** Opening SOURCE INFORMATION block **

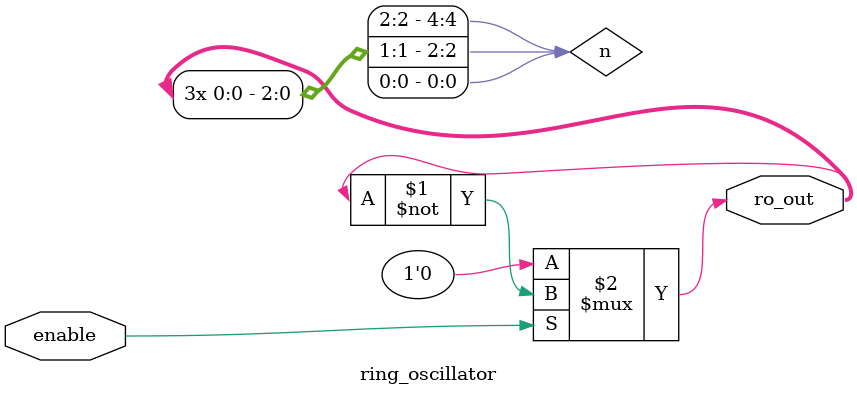
<source format=v>
module ring_oscillator #(
    parameter integer STAGES = 5  // must be odd
)(
    input  wire enable,
    output wire ro_out
);
    // Internal combinational loop
    (* KEEP = "TRUE", DONT_TOUCH = "TRUE" *) wire [STAGES-1:0] n;

    // Generate odd-length inverter chain
    genvar i;
    generate
        for (i = 0; i < STAGES; i = i + 1) begin : ro_chain
            if (i == 0) begin
                // First stage: feedback from last
                assign n[i] = enable ? ~n[STAGES-1] : 1'b0;
            end else begin
                assign n[i] = ~n[i-1];
            end
        end
    endgenerate

    assign ro_out = n[STAGES-1];
endmodule
</source>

** Closing SOURCE INFORMATION block **

*WHAT IS EXPECTED:* Give the data again exactly as it stands, apart from the pictures.

*WRITTEN RESPONSE:*
<source format=v>
module ring_oscillator #(
    parameter integer STAGES = 5  // must be odd
)(
    input  wire enable,
    output wire ro_out
);
    // Internal combinational loop
    (* KEEP = "TRUE", DONT_TOUCH = "TRUE" *) wire [STAGES-1:0] n;

    // Generate odd-length inverter chain
    genvar i;
    generate
        for (i = 0; i < STAGES; i = i + 1) begin : ro_chain
            if (i == 0) begin
                // First stage: feedback from last
                assign n[i] = enable ? ~n[STAGES-1] : 1'b0;
            end else begin
                assign n[i] = ~n[i-1];
            end
        end
    endgenerate

    assign ro_out = n[STAGES-1];
endmodule
</source>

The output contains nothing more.